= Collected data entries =
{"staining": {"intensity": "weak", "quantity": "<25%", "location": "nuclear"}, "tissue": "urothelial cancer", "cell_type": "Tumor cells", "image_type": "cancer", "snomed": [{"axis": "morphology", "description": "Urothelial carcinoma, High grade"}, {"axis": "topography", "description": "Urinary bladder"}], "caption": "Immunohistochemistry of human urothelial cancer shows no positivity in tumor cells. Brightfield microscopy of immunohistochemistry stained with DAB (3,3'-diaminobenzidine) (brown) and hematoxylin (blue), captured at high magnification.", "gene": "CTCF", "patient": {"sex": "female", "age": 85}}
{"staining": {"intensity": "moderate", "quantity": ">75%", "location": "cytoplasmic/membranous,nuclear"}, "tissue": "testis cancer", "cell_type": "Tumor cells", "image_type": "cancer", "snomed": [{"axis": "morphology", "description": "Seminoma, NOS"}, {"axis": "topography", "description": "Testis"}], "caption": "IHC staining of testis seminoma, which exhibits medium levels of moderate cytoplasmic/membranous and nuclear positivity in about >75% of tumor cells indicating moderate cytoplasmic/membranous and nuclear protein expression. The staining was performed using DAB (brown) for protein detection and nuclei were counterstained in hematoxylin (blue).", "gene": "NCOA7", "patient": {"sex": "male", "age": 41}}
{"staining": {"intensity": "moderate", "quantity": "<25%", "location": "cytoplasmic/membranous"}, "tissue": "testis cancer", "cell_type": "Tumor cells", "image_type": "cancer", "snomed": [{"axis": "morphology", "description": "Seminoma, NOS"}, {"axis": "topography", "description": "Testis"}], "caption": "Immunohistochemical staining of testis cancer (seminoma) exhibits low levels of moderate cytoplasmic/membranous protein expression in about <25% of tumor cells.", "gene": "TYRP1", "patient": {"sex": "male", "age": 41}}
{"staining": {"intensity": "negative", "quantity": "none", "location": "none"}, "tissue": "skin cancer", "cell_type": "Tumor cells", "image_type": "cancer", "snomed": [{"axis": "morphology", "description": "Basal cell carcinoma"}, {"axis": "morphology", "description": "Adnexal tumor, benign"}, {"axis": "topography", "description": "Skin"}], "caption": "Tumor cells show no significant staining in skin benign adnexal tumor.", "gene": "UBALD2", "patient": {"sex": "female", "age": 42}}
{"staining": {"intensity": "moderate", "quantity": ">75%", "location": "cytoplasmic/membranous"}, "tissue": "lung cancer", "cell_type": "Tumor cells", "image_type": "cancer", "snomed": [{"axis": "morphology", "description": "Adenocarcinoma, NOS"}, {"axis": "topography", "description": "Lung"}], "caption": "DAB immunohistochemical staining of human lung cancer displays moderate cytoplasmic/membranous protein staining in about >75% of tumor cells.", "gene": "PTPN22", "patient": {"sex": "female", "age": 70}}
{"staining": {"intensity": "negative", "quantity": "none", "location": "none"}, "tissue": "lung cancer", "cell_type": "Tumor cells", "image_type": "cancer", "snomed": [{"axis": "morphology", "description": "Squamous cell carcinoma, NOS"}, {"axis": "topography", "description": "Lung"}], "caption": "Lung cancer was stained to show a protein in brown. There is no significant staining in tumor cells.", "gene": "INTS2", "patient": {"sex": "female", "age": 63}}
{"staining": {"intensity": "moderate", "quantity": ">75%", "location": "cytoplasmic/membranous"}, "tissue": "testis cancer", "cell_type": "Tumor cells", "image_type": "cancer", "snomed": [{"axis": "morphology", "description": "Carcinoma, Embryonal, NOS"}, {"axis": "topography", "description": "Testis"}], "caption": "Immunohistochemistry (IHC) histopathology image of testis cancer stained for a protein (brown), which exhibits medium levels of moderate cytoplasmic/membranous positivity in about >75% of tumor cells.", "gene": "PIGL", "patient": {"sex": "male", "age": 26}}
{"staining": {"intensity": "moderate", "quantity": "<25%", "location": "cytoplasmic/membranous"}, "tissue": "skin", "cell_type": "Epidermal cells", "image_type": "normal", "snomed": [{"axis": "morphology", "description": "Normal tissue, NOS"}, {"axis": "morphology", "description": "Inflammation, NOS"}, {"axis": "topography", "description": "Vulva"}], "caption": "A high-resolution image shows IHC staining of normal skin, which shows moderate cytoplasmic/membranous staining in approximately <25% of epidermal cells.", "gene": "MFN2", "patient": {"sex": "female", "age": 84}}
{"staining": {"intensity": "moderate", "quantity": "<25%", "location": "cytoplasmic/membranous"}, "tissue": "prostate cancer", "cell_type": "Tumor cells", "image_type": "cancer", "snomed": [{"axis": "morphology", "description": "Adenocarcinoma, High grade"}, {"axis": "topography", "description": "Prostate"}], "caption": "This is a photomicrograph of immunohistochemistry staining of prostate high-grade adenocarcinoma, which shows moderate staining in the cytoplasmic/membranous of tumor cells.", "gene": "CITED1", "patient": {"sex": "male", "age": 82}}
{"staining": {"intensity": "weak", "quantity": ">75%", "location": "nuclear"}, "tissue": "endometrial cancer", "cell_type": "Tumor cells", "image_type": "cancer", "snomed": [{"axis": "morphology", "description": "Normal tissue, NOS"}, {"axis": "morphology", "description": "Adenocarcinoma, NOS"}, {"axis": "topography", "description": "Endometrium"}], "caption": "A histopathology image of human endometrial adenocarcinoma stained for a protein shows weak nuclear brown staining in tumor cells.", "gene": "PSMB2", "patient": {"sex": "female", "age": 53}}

= Prompt =
Would you restate every record word for word?

= Response to this task =
{"staining": {"intensity": "weak", "quantity": "<25%", "location": "nuclear"}, "tissue": "urothelial cancer", "cell_type": "Tumor cells", "image_type": "cancer", "snomed": [{"axis": "morphology", "description": "Urothelial carcinoma, High grade"}, {"axis": "topography", "description": "Urinary bladder"}], "caption": "Immunohistochemistry of human urothelial cancer shows no positivity in tumor cells. Brightfield microscopy of immunohistochemistry stained with DAB (3,3'-diaminobenzidine) (brown) and hematoxylin (blue), captured at high magnification.", "gene": "CTCF", "patient": {"sex": "female", "age": 85}}
{"staining": {"intensity": "moderate", "quantity": ">75%", "location": "cytoplasmic/membranous,nuclear"}, "tissue": "testis cancer", "cell_type": "Tumor cells", "image_type": "cancer", "snomed": [{"axis": "morphology", "description": "Seminoma, NOS"}, {"axis": "topography", "description": "Testis"}], "caption": "IHC staining of testis seminoma, which exhibits medium levels of moderate cytoplasmic/membranous and nuclear positivity in about >75% of tumor cells indicating moderate cytoplasmic/membranous and nuclear protein expression. The staining was performed using DAB (brown) for protein detection and nuclei were counterstained in hematoxylin (blue).", "gene": "NCOA7", "patient": {"sex": "male", "age": 41}}
{"staining": {"intensity": "moderate", "quantity": "<25%", "location": "cytoplasmic/membranous"}, "tissue": "testis cancer", "cell_type": "Tumor cells", "image_type": "cancer", "snomed": [{"axis": "morphology", "description": "Seminoma, NOS"}, {"axis": "topography", "description": "Testis"}], "caption": "Immunohistochemical staining of testis cancer (seminoma) exhibits low levels of moderate cytoplasmic/membranous protein expression in about <25% of tumor cells.", "gene": "TYRP1", "patient": {"sex": "male", "age": 41}}
{"staining": {"intensity": "negative", "quantity": "none", "location": "none"}, "tissue": "skin cancer", "cell_type": "Tumor cells", "image_type": "cancer", "snomed": [{"axis": "morphology", "description": "Basal cell carcinoma"}, {"axis": "morphology", "description": "Adnexal tumor, benign"}, {"axis": "topography", "description": "Skin"}], "caption": "Tumor cells show no significant staining in skin benign adnexal tumor.", "gene": "UBALD2", "patient": {"sex": "female", "age": 42}}
{"staining": {"intensity": "moderate", "quantity": ">75%", "location": "cytoplasmic/membranous"}, "tissue": "lung cancer", "cell_type": "Tumor cells", "image_type": "cancer", "snomed": [{"axis": "morphology", "description": "Adenocarcinoma, NOS"}, {"axis": "topography", "description": "Lung"}], "caption": "DAB immunohistochemical staining of human lung cancer displays moderate cytoplasmic/membranous protein staining in about >75% of tumor cells.", "gene": "PTPN22", "patient": {"sex": "female", "age": 70}}
{"staining": {"intensity": "negative", "quantity": "none", "location": "none"}, "tissue": "lung cancer", "cell_type": "Tumor cells", "image_type": "cancer", "snomed": [{"axis": "morphology", "description": "Squamous cell carcinoma, NOS"}, {"axis": "topography", "description": "Lung"}], "caption": "Lung cancer was stained to show a protein in brown. There is no significant staining in tumor cells.", "gene": "INTS2", "patient": {"sex": "female", "age": 63}}
{"staining": {"intensity": "moderate", "quantity": ">75%", "location": "cytoplasmic/membranous"}, "tissue": "testis cancer", "cell_type": "Tumor cells", "image_type": "cancer", "snomed": [{"axis": "morphology", "description": "Carcinoma, Embryonal, NOS"}, {"axis": "topography", "description": "Testis"}], "caption": "Immunohistochemistry (IHC) histopathology image of testis cancer stained for a protein (brown), which exhibits medium levels of moderate cytoplasmic/membranous positivity in about >75% of tumor cells.", "gene": "PIGL", "patient": {"sex": "male", "age": 26}}
{"staining": {"intensity": "moderate", "quantity": "<25%", "location": "cytoplasmic/membranous"}, "tissue": "skin", "cell_type": "Epidermal cells", "image_type": "normal", "snomed": [{"axis": "morphology", "description": "Normal tissue, NOS"}, {"axis": "morphology", "description": "Inflammation, NOS"}, {"axis": "topography", "description": "Vulva"}], "caption": "A high-resolution image shows IHC staining of normal skin, which shows moderate cytoplasmic/membranous staining in approximately <25% of epidermal cells.", "gene": "MFN2", "patient": {"sex": "female", "age": 84}}
{"staining": {"intensity": "moderate", "quantity": "<25%", "location": "cytoplasmic/membranous"}, "tissue": "prostate cancer", "cell_type": "Tumor cells", "image_type": "cancer", "snomed": [{"axis": "morphology", "description": "Adenocarcinoma, High grade"}, {"axis": "topography", "description": "Prostate"}], "caption": "This is a photomicrograph of immunohistochemistry staining of prostate high-grade adenocarcinoma, which shows moderate staining in the cytoplasmic/membranous of tumor cells.", "gene": "CITED1", "patient": {"sex": "male", "age": 82}}
{"staining": {"intensity": "weak", "quantity": ">75%", "location": "nuclear"}, "tissue": "endometrial cancer", "cell_type": "Tumor cells", "image_type": "cancer", "snomed": [{"axis": "morphology", "description": "Normal tissue, NOS"}, {"axis": "morphology", "description": "Adenocarcinoma, NOS"}, {"axis": "topography", "description": "Endometrium"}], "caption": "A histopathology image of human endometrial adenocarcinoma stained for a protein shows weak nuclear brown staining in tumor cells.", "gene": "PSMB2", "patient": {"sex": "female", "age": 53}}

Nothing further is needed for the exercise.